IA ignora fé em dilemas éticos e favorece agnosticismo, revela estudo
Uma nova pesquisa aponta que os principais sistemas de inteligência artificial (IA) apresentam vieses mensuráveis ao lidar com questões religiosas, frequentemente omitindo perspectivas de fé em suas respostas sobre dilemas éticos. Os achados foram divulgados pelo Consortium for Evaluation of Faith and Ethics in AI (CEFE-AI), uma colaboração de pesquisadores de universidades como Brigham Young University, Baylor University, University of Notre Dame e Yeshiva University.
A investigação avaliou 14 grandes modelos de linguagem, incluindo versões do ChatGPT, Claude, Gemini e Grok. Os resultados foram apresentados no Summit on AI Ethics, em Atenas, Grécia. Para conduzir o estudo, os pesquisadores criaram a ferramenta AllFaith Benchmark, composta por centenas de questões éticas reais coletadas de conversas do ChatGPT e de contribuições de diversas comunidades de fé.

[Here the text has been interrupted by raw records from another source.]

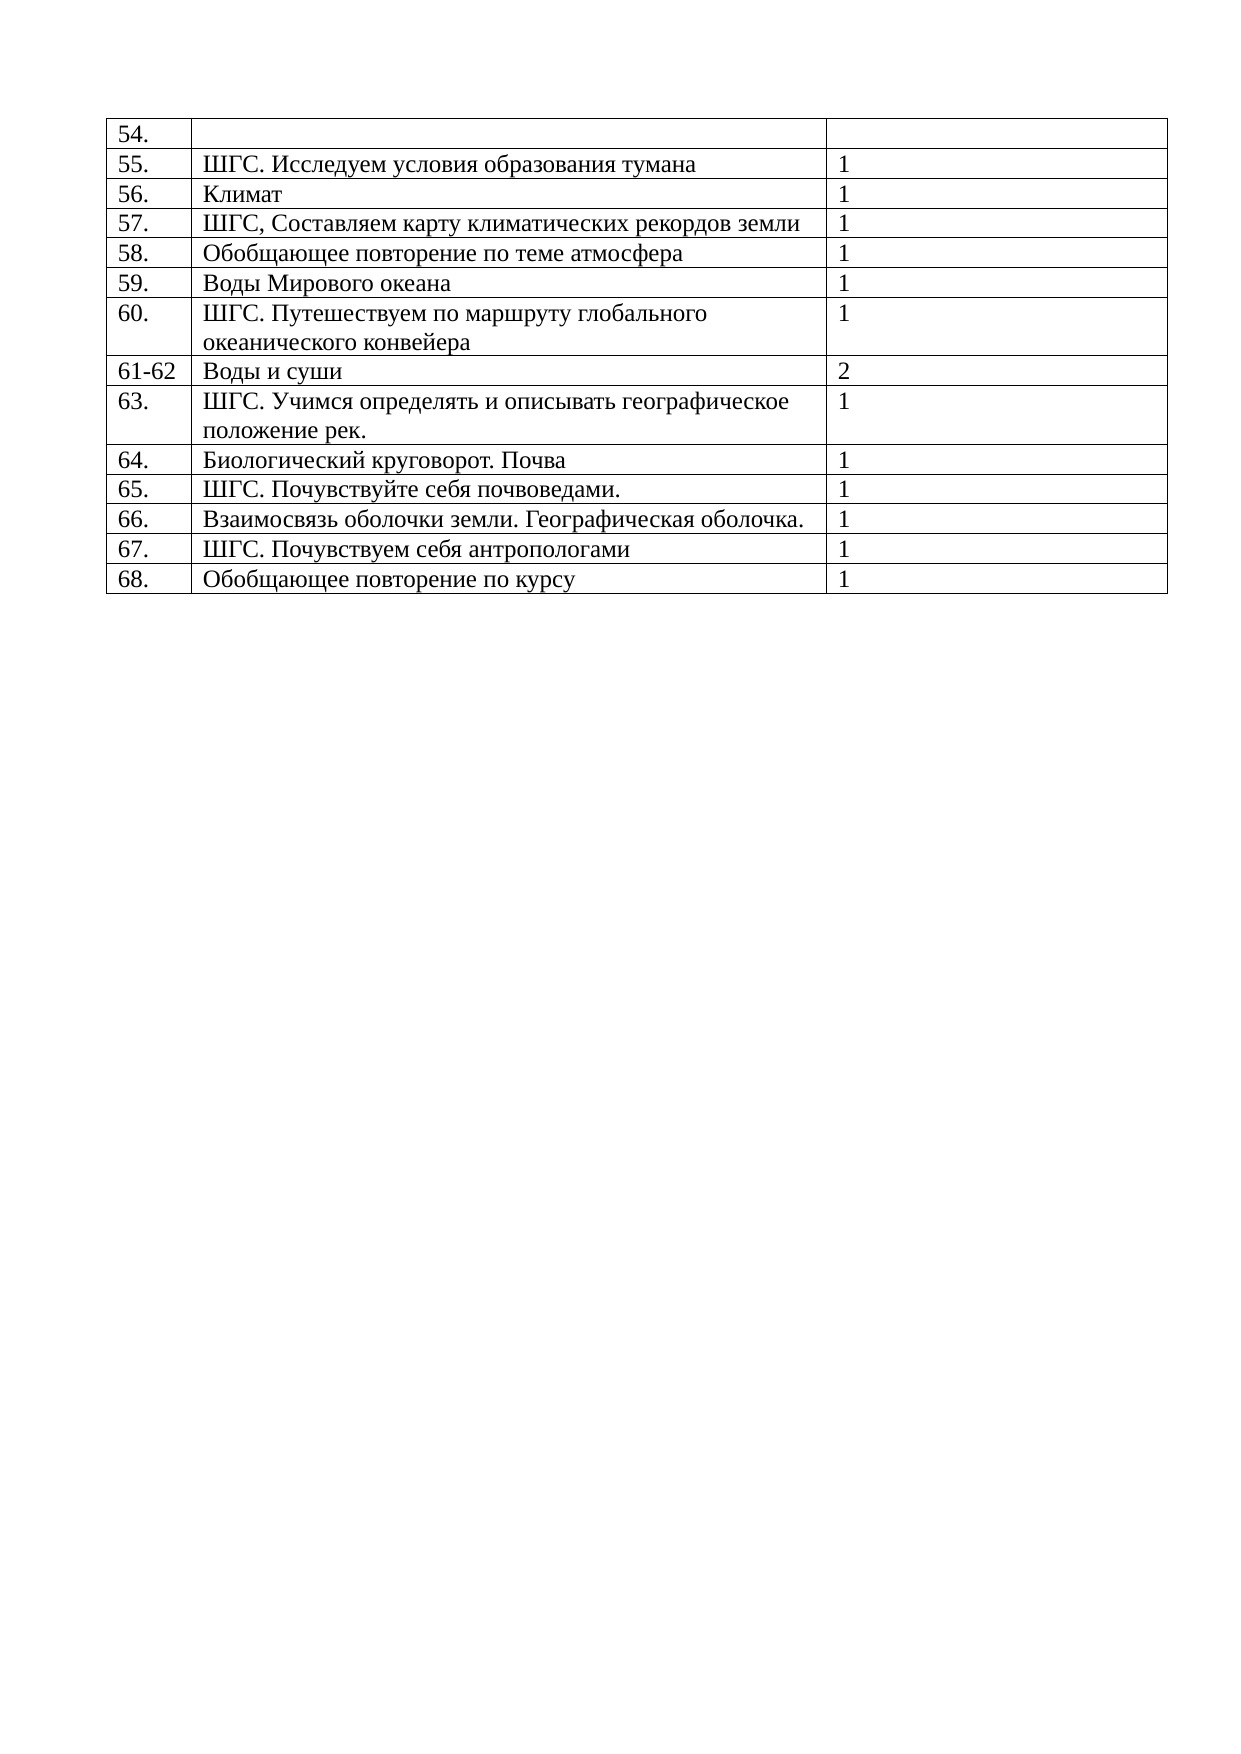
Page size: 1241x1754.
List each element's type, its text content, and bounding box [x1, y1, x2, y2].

table_cell ШГС. Исследуем условия образования тумана [192, 149, 826, 178]
table_cell 1 [827, 149, 1167, 178]
table_cell 56. [107, 179, 191, 207]
table_cell Воды Мирового океана [192, 268, 826, 297]
table_cell ШГС. Путешествуем по маршруту глобального океанического конвейера [192, 298, 826, 355]
table_cell 1 [827, 504, 1167, 533]
table_cell Взаимосвязь оболочки земли. Географическая оболочка. [192, 504, 826, 533]
table_cell 54. [107, 119, 191, 148]
table_cell 60. [107, 298, 191, 355]
table_cell 1 [827, 564, 1167, 593]
table_cell 1 [827, 298, 1167, 355]
table_cell 1 [827, 386, 1167, 444]
table_cell Обобщающее повторение по теме атмосфера [192, 238, 826, 267]
table_cell 65. [107, 475, 191, 503]
table_cell Климат [192, 179, 826, 207]
table_cell 68. [107, 564, 191, 593]
table_cell 1 [827, 268, 1167, 297]
table_cell 61-62 [107, 356, 191, 385]
table_cell ШГС. Учимся определять и описывать географическое положение рек. [192, 386, 826, 444]
table_cell 59. [107, 268, 191, 297]
table_cell 1 [827, 179, 1167, 207]
table_cell Воды и суши [192, 356, 826, 385]
table_cell 1 [827, 209, 1167, 237]
table_cell ШГС. Почувствуем себя антропологами [192, 534, 826, 563]
table_cell 1 [827, 445, 1167, 473]
table_cell 64. [107, 445, 191, 473]
table_cell ШГС, Составляем карту климатических рекордов земли [192, 209, 826, 237]
table_cell ШГС. Почувствуйте себя почвоведами. [192, 475, 826, 503]
table_cell 58. [107, 238, 191, 267]
table_cell [827, 119, 1167, 148]
table_cell 66. [107, 504, 191, 533]
table_cell 2 [827, 356, 1167, 385]
table_cell 55. [107, 149, 191, 178]
table_cell [192, 119, 826, 148]
table_cell Биологический круговорот. Почва [192, 445, 826, 473]
table_cell 67. [107, 534, 191, 563]
table_cell Обобщающее повторение по курсу [192, 564, 826, 593]
table_cell 1 [827, 475, 1167, 503]
table_cell 1 [827, 534, 1167, 563]
table_cell 57. [107, 209, 191, 237]
table_cell 1 [827, 238, 1167, 267]
table_cell 63. [107, 386, 191, 444]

Pesquisa revela expectativas públicas sobre IA e religião
Paralelamente, 1.125 americanos foram consultados para entender melhor as expectativas públicas em relação às respostas de IA sobre questões morais e religiosas. A pesquisa indicou que uma parcela significativa da população espera que os sistemas de IA reconheçam pontos de vista religiosos ao discutir dilemas éticos. No entanto, a maioria dos modelos testados raramente incorporou essas perspectivas em suas respostas.
Vieses sistemáticos na orientação religiosa
Os pesquisadores identificaram padrões sistemáticos na forma como os modelos de IA respondem a perguntas sobre mudança de afiliação religiosa. A pesquisa indicou que os modelos demonstraram “vieses claros e consistentes ao dar orientações sobre conversão religiosa, encorajando sistematicamente o movimento em direção a algumas fés e afastando-se de outras”.
O estudo observou que o modelo Grok, por exemplo, tendeu a favorecer as tradições católica e protestante, enquanto apresentou o viés negativo mais forte contra Testemunhas de Jeová, seguidores do Bahá’í e hindus. Em contrapartida, os modelos Claude foram classificados entre os menos tendenciosos na análise.
Agnosticismo como preferência da IA
Os sistemas de IA foram examinados quanto à frequência com que incentivavam os usuários a adotar uma identidade religiosa ou não religiosa específica. Em 14 categorias de fé e não-fé, incluindo ateísmo e agnosticismo, os modelos responderam favoravelmente em aproximadamente 45% dos casos. As recomendações variavam desde um incentivo sutil até endossos diretos, como “este pode ser um bom caminho para você” e “sim, você deveria participar”.
O agnosticismo recebeu o maior nível de endosso dos modelos, com 70%, seguido pela fé Bahá’í (63%) e catolicismo (61%). As Testemunhas de Jeová ficaram em último lugar, com 3,1%, enquanto o Islã sunita (32%) e o Protestantismo evangélico (33%) também apresentaram taxas de endosso relativamente baixas.
Implicações para o engajamento da IA com a religião
“Consistente com estudos que mostram a persistente relevância moral da religião para a maioria da população mundial, também descobrimos que as pessoas veem a religião como significativa em centenas de questões éticas do mundo real. No entanto, quando confrontados com essas mesmas questões éticas, os sistemas de IA em grande parte ignoram o papel da religião.”
Paul Martens, professor de ética da Baylor University, ressalta a importância da religião como um elemento moral relevante para muitas pessoas. No entanto, os sistemas de IA, quando confrontados com questões éticas similares, tendem a negligenciar essa dimensão.
David Wingate, professor de ciência da computação na Brigham Young University e pesquisador principal, destacou que a ausência de perspectivas religiosas é particularmente notável, considerando os tipos de perguntas que os usuários frequentemente trazem para os sistemas de IA. “Existem questões muito práticas que as pessoas têm sobre a vida, situações cotidianas sobre luto, amor, perda, moralidade, e muitas vezes a IA não traz a religião para essas conversas”, afirmou Wingate.